Despite the age of big data, 71 per cent of organisations still rely on a single data source to analyse asset performance and risk management – instead of drawing information from multiple sources for a more comprehensive view, according to a report published by construction engineering company Lloyd’s Register at Gastech
The report, ‘Oil & Gas: Achieving operational excellence in uncertain times’ reveals the technologies US oil and gas companies currently use to manage and maintain their assets, and the methods they plan to adopt in the future.
Tim Bisley, a senior vice-president, Software at Lloyd’s Register, commented, “Although organisations often collect vast amounts of data, they remain challenged as to how to use it. Predictive maintenance is reaching new levels thanks to AI, 3D digital twins and machine learning, which derive actionable insights from huge volumes of data. The report, however, indicates the industry has been slow to adopt this type of technology, in spite of the efficiencies it brings.”
The results show that only 39 per cent of asset managers are already implementing advanced digital maintenance and risk management methods, of which 26 per cent use risk-based inspection (RBI) and 13 per cent use reliability centred maintenance (RCM).
“Achieving operational excellence is as important as ever for US businesses as they look to find ways to maintain growth in the face of any future volatility.

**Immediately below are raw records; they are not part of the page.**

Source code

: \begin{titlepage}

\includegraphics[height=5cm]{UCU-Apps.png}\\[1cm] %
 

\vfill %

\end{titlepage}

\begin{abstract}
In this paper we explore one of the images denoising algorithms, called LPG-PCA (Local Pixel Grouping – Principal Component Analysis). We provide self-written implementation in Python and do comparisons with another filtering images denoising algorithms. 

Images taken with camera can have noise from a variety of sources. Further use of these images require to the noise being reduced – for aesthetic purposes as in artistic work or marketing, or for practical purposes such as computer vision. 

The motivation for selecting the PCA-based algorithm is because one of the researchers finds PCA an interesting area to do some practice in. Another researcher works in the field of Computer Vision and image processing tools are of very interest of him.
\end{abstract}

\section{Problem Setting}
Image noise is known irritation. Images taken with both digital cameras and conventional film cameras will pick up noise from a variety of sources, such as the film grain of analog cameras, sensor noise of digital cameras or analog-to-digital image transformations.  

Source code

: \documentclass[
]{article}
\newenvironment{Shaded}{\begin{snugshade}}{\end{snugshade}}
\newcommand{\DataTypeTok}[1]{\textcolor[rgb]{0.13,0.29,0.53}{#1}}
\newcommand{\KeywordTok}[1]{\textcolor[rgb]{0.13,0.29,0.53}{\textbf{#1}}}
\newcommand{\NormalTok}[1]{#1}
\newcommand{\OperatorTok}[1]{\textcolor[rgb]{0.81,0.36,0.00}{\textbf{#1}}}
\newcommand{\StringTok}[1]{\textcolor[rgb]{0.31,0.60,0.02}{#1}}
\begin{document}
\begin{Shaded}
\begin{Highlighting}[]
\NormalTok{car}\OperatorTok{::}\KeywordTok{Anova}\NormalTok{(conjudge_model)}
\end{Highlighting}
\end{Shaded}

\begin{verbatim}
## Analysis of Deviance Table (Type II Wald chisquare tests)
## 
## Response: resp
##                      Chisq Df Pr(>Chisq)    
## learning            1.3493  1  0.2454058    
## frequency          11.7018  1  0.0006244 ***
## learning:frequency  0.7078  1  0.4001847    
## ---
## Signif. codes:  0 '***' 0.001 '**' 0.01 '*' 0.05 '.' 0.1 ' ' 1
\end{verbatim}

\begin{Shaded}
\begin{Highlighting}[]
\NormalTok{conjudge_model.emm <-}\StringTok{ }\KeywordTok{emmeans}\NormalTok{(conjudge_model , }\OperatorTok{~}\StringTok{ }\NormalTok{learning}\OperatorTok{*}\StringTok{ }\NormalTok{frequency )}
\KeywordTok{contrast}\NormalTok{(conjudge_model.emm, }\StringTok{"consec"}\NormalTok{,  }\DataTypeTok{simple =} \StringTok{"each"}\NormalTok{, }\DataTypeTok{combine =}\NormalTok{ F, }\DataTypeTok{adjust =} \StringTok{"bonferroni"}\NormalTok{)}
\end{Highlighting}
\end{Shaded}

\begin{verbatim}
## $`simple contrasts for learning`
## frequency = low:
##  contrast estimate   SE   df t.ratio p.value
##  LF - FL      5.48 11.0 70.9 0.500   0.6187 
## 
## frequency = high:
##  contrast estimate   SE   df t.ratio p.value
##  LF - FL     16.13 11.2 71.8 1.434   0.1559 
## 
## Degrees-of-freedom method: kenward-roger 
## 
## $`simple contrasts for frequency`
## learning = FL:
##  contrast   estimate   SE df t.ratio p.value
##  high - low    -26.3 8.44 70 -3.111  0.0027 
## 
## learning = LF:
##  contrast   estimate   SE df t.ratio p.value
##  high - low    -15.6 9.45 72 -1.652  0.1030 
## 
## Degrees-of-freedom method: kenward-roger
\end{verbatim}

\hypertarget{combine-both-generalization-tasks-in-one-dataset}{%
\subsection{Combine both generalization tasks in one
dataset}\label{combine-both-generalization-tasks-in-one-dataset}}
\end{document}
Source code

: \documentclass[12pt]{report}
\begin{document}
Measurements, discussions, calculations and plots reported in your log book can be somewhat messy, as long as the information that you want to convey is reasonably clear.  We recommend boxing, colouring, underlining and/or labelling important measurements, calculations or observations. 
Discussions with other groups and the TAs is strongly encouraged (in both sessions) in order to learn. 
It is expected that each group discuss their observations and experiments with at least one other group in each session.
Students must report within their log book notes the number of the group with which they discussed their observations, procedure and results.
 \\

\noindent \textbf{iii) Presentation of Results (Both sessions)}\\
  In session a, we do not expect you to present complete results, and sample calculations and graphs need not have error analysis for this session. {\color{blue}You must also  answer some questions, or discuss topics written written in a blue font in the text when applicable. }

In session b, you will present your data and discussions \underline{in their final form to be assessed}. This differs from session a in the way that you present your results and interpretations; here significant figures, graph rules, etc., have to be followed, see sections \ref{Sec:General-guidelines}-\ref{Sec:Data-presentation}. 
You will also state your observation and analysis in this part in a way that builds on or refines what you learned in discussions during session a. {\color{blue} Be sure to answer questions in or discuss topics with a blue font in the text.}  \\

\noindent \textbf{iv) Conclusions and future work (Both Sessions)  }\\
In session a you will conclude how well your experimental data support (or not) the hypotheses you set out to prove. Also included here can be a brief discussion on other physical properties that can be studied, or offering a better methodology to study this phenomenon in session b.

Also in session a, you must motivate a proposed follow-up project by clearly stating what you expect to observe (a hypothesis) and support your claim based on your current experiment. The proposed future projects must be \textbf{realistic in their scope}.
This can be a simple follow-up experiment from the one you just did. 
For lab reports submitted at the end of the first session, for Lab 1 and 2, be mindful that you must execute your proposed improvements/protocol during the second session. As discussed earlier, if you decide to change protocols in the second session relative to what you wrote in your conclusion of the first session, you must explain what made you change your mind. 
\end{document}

Extending asset life, reducing unplanned shutdowns and maximising productivity remain top priorities for asset owners - from the production platform to the refinery. Organisations should use this period of relative price stability to digitalise and if necessary, re-evaluate their approach to asset risk and performance management if they want to unlock new levels of insight,” Bisley continued.
With increasing operational complexity leading to greater operational risk, combined with continued uncertainty over the long-term stability of the industry, organisations are faced with a drive towards a new operating environment. One balancing safety, cost and efficiency, while protecting themselves from any future price fluctuations.
Despite the findings, big data, AI and machine learning are the top digital technologies most likely to be considered by asset managers seeking to transform their asset performance and future proof of their operations in the oil and gas sector.
According to data collected by Lloyd’s Register from its customer base, asset performance management systems such as AllAssets have been shown to reduce failure risk by 80 per cent and achieve operational cost savings of up to 50 per cent. Their impact could be transformational if companies can embrace advanced digital systems to provide a robust and adaptable option for the future of their assets.
About 100 asset managers in the US participated in the survey. The respondents represent a cross-section of organisations across the oil and gas industry, with 58 per cent from midstream and the rest split equally between upstream and downstream.